What explains this political trajectory? According to Battle, Bueno was not a communist stricto sensu, but “in favor of any possible imperial bloc that could curb world capitalism.” And when the Soviet Union dissolved, it discovered the subject of this project in the Spanish empire. That is why things appear in their approaches that even left-wing anti-capitalist writers would sign, for example, against NATO and the European Union, and that at the same time strike the eternal right, from the strategies of laundering imperialism to attempts to redefine the history of the Catholic Church as a civilising agent, against the right to abortion and not forgetting its defence of the death penalty.
Many of Bueno's ideas have jumped into mainstream in recent years, through a book that can be found today relatively easily in any bookstore of Hego Euskal Herria: Imperiophobia and black legend of María Elvira Roca Barea (Imperiophobia and black legend). Since its publication in 2016, it has become an editorial phenomenon, has reached the 30th edition and this success has made anyone who today remembers some dark chapter of Spanish history easily receive some response on the networks, accusing him of feeding “hispanophobia”.
And it's not just that distorted view of history.

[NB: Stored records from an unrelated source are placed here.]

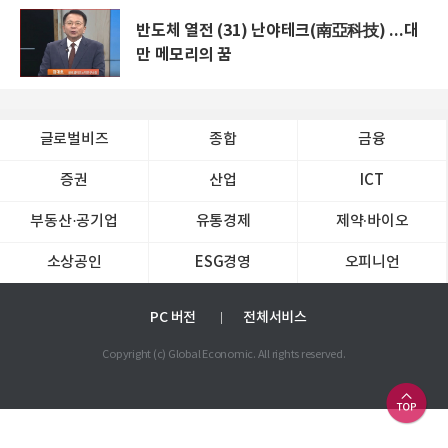
반도체 열전 (31) 난야테크(南亞科技) ...대
만 메모리의 꿈
글로벌비즈
종합
금융
증권
산업
ICT
부동산·공기업
유통경제
제약∙바이오
소상공인
ESG경영
오피니언
PC 버전
전체서비스
Copyright (c) Global Economic. All rights reserved.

The followers of Bueno also look for ways to overcome the separation between left and right, according to Battle: “A permanent war against globalism, an attitude against immigration, a more or less savage criticism of feminism and of the new social movements, a labour nostalgia, a conservative morality and a conspiracy obsessed with figures of magnates like George Soros, who presents these types of characters as puppeteers who guide a neoliberal capitalism interested in migration, disreligion and sexual liberties.” With these materials and taking advantage of the social concern caused by the COVID-19 pandemic, as in other countries of Europe, a national-revolutionary tendency is occurring in the Spanish State that crosses the sickle with the phase, loaded with columnists, opinion leaders and influencers. Will they be able to pull part of the sociological realm of the left? It would not be good news for the groups that identify them as opposed to Spain.